- Date: December 31, 2003
- Season: 2003
- Stadium: Independence Stadium
- Location: Shreveport, Louisiana
- MVP: Cedric Cobbs Caleb Miller
- Referee: Walt Davenport (Sun Belt)
- Attendance: 49,625
- Payout: US$2,504,112

United States TV coverage
- Network: ESPN
- Announcers: Sean McDonough, Mike Golic, Rod Gilmore and Rob Stone

= 2003 Independence Bowl =

The 2003 Independence Bowl was a post-season college football bowl game between the Missouri Tigers and the Arkansas Razorbacks on December 31, 2003, at Independence Stadium in Shreveport, Louisiana. Missouri was making their first bowl appearance since 1998. This was Missouri's first bowl game under Head Coach Gary Pinkel. Arkansas, on the other hand, made their sixth straight bowl appearance, but had lost the last three.
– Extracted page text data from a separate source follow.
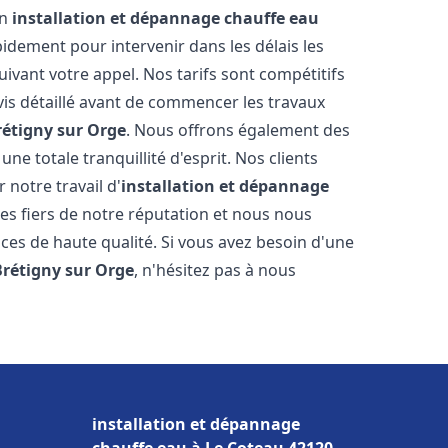
en
installation et dépannage chauffe eau
idement pour intervenir dans les délais les
ivant votre appel. Nos tarifs sont compétitifs
is détaillé avant de commencer les travaux
rétigny sur Orge
. Nous offrons également des
e totale tranquillité d'esprit. Nos clients
r notre travail d'
installation et dépannage
s fiers de notre réputation et nous nous
ices de haute qualité. Si vous avez besoin d'une
Brétigny sur Orge
, n'hésitez pas à nous
installation et dépannage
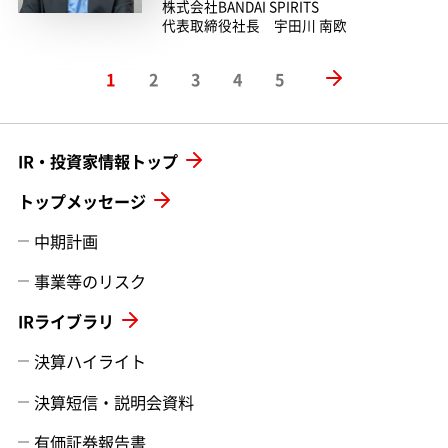
株式会社BANDAI SPIRITS
代表取締役社長 宇田川 南欧
1
2
3
4
5
IR・投資家情報トップ
トップメッセージ
中期計画
事業等のリスク
IRライブラリ
決算ハイライト
決算短信・説明会資料
有価証券報告書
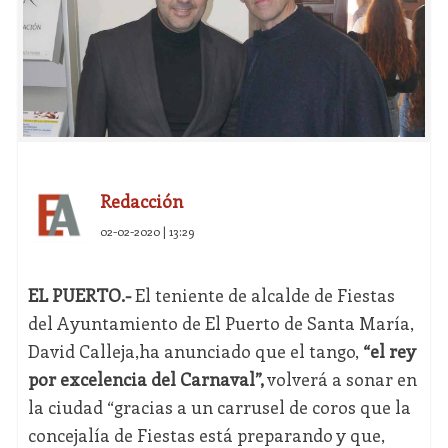
Redacción
02-02-2020 | 13:29
EL PUERTO.-
El teniente de alcalde de Fiestas
del Ayuntamiento de El Puerto de Santa María,
David Calleja,ha anunciado que el tango,
“el rey
por excelencia del Carnaval”,
volverá a sonar en
la ciudad “gracias a un carrusel de coros que la
concejalía de Fiestas está preparando y que,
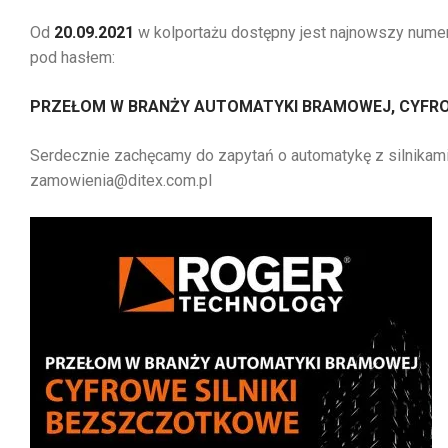
Od
20.09.2021
w kolportażu dostępny jest najnowszy num
pod hasłem:
PRZEŁOM W BRANŻY AUTOMATYKI BRAMOWEJ, CYFRO
Serdecznie zachęcamy do zapytań o automatykę z silnikam
zamowienia@ditex.com.pl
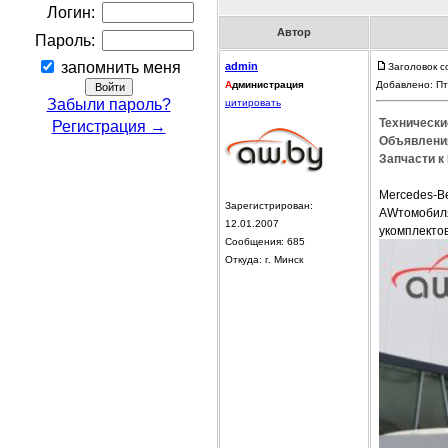
Логин:
Автор
Пароль:
запомнить меня
admin
Заголовок с
А
дминистрация
Добавлено: Пт
Забыли пароль?
цитировать
Технически
Регистрация →
Объявления
Запчасти к
Mercedes-B
Зарегистрирован:
AWтомобиля
12.01.2007
укомплекто
Сообщения: 685
Откуда: г. Минск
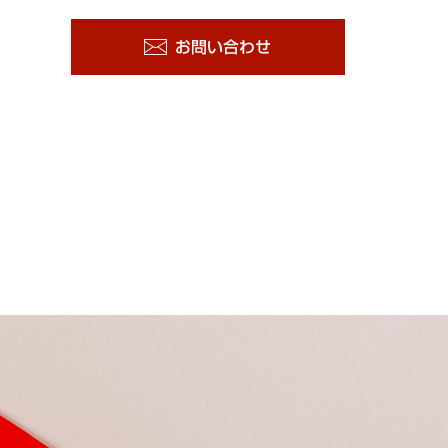
お問い合わせ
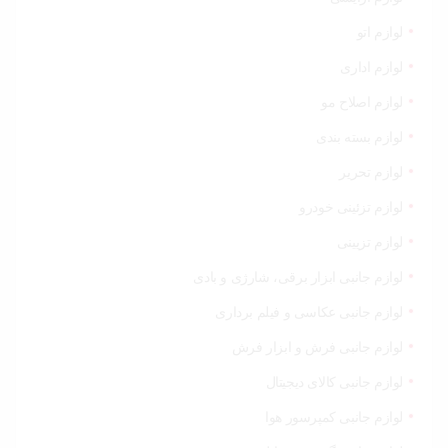
لوازم اتو
لوازم اداری
لوازم اصلاح مو
لوازم بسته بندی
لوازم تحریر
لوازم تزئینی خودرو
لوازم تزیینی
لوازم جانبی ابزار برقی، شارژی و بادی
لوازم جانبی عکاسی و فیلم برداری
لوازم جانبی فرش و ابزار فرش
لوازم جانبی کالای دیجیتال
لوازم جانبی کمپرسور هوا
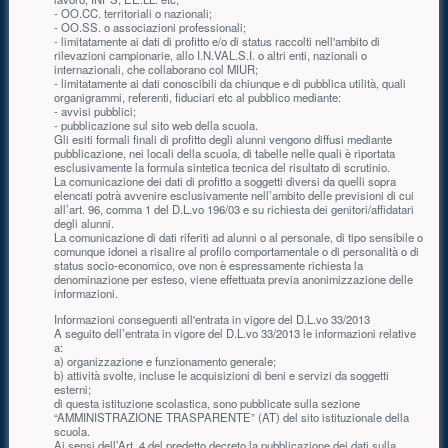
- OO.CC. territoriali o nazionali;
- OO.SS. o associazioni professionali;
- limitatamente ai dati di profitto e/o di status raccolti nell'ambito di
rilevazioni campionarie, allo I.N.VAL.S.I. o altri enti, nazionali o
internazionali, che collaborano col MIUR;
- limitatamente ai dati conoscibili da chiunque e di pubblica utilità, quali
organigrammi, referenti, fiduciari etc al pubblico mediante:
- avvisi pubblici;
- pubblicazione sul sito web della scuola.
Gli esiti formali finali di profitto degli alunni vengono diffusi mediante
pubblicazione, nei locali della scuola, di tabelle nelle quali è riportata
esclusivamente la formula sintetica tecnica del risultato di scrutinio.
La comunicazione dei dati di profitto a soggetti diversi da quelli sopra
elencati potrà avvenire esclusivamente nell’ambito delle previsioni di cui
all’art. 96, comma 1 del D.L.vo 196/03 e su richiesta dei genitori/affidatari
degli alunni.
La comunicazione di dati riferiti ad alunni o al personale, di tipo sensibile o
comunque idonei a risalire al profilo comportamentale o di personalità o di
status socio-economico, ove non è espressamente richiesta la
denominazione per esteso, viene effettuata previa anonimizzazione delle
informazioni.
Informazioni conseguenti all'entrata in vigore del D.L.vo 33/2013
A seguito dell’entrata in vigore del D.L.vo 33/2013 le informazioni relative
a:
a) organizzazione e funzionamento generale;
b) attività svolte, incluse le acquisizioni di beni e servizi da soggetti
esterni;
di questa istituzione scolastica, sono pubblicate sulla sezione
“AMMINISTRAZIONE TRASPARENTE” (AT) del sito istituzionale della
scuola.
Ai sensi dell’Art. 4 del predetto decreto la pubblicazione dei dati sulla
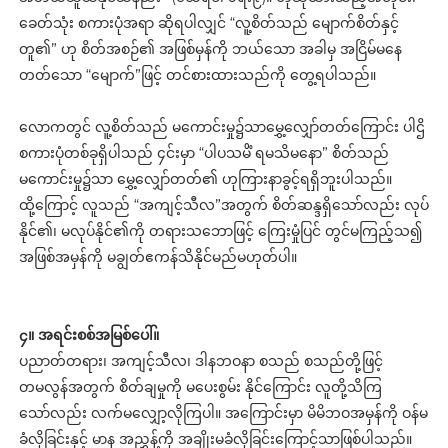
ခေတ်သုံး စကားပုံအရာ ဆိုရပါလျှင် “လူ့စိတ်သည် မျောက်စိတ်နှင့်
တူ၏” ဟု စိတ်အစဉ်၏ အဖြစ်မှန်ကို ဘယ်သော အခါမှ အငြိမ်မနေ
တတ်သော “မျောက်”ဖြင့် တင်စားထားသည်ကို တွေ့ရပါသည်။
လောကတွင် လူ့စိတ်သည် မကောင်းမှု၌သာမွှေ့လျှော်တတ်ကြောင်း ပါဌိ
စကားပုံတစ်ခုရှိပါသည် ၄င်းမှာ “ပါပသမိံ ရမသိမနော” စိတ်သည်
မကောင်းမှု၌သာ မွှေ့လျှော်တတ်၏ ဟုကြားနာခွင့်ရရှိဘူးပါသည်။
ထို့ကြောင့် လူသည် “အကျင့်သီလ”အတွက် စိတ်ဆန္ဒရှိသော်လည်း လုပ်
နိုင်၏၊ မလုပ်နိုင်၏ကို တရားသဘောဖြင့် ကြေးမှုံပြင် တွင်မကြည့်သ၍
အဖြစ်အမှန်ကို မချွတ်ဧကန်သိနိုင်မည်မဟုတ်ပါ။
၄။ အရင်းစစ်အမြစ်ပေါ်။
ပညာတ်တရား၊ အကျင့်သီလ၊ ဒါနဘဝနာ စသည် စသည်တို့ဖြင့်
တမလွန်အတွက် စိတ်ချမှုကို မပေးစွမ်း နိုင်ကြောင်း လူတို့သိကြ
သော်လည်း လက်မလျှော့လိုကြပါ။ အကြောင်းမှာ မိမိဘဝအမှန်ကို ဝန်မ
ခံလိုခြင်းနှင့် မာန အညွှန့်ကို အချိုးမခံလိုခြင်းကြောင့်သာဖြစ်ပါသည်။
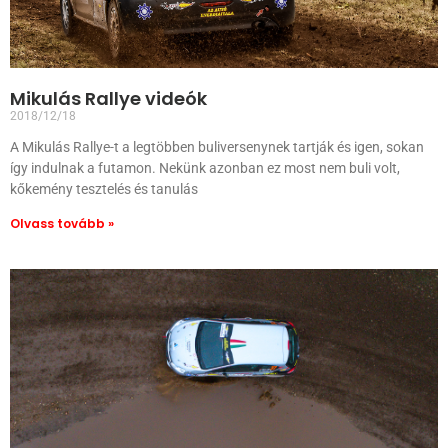
Mikulás Rallye videók
2018/12/18
A Mikulás Rallye-t a legtöbben buliversenynek tartják és igen, sokan
így indulnak a futamon. Nekünk azonban ez most nem buli volt,
kőkemény tesztelés és tanulás
Olvass tovább »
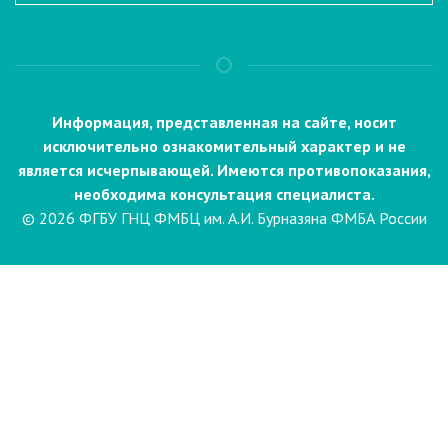
Информация, представленная на сайте, носит
исключительно ознакомительный характер и не
является исчерпывающей. Имеются противопоказания,
необходима консультация специалиста.
© 2026 ФГБУ ГНЦ ФМБЦ им. А.И. Бурназяна ФМБА России
Пациентам
Направления и услуги
Диагностика
Биопсия
Клинические лабораторные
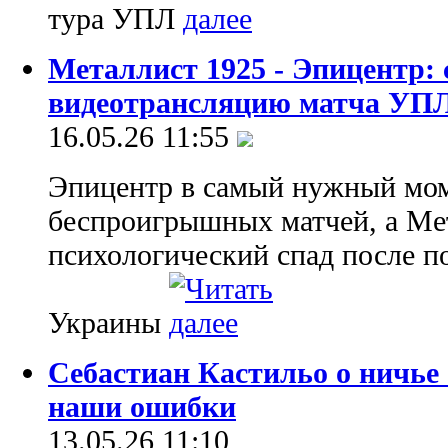
тура УПЛ
Металлист 1925 - Эпицентр:
видеотрансляцию матча УП
16.05.26 11:55
Эпицентр в самый нужный мом
беспроигрышных матчей, а Ме
психологический спад после п
Украины
Себастиан Кастильо о ничье
наши ошибки
13.05.26 11:10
Arkansas defeated Missouri 27–14, winning their first bowl game since the 2000 Cotton Bowl. It was Arkansas' first victory in the Independence Bowl. Missouri fell to (8–5) on the season, while Arkansas improved to (9–4). This was the Hogs' second bowl victory under head coach Houston Nutt. It would be the Hogs last bowl victory until 2009 when they won the Liberty Bowl.

The Tigers opened the game with a 7–3 lead after the first quarter, but Arkansas rallied back, scoring 18 unanswered points to take a 21–7 lead into halftime. Mizzou cut the Hogs lead to 21–14 with a third quarter touchdown. But Arkansas answered with two field goals, one in the third and one in the fourth, to seal the victory for the Razorbacks. The Hogs outdueled the Tigers in every facet of the game, to include a blocked punt against Missouri in the second half.

Arkansas running back Cedric Cobbs was named the game's Offensive MVP, rushing for 141 yards and a touchdown. The game's Defensive MVP was Razorback linebacker Caleb Miller, who finished the game with 14 tackles and an interception.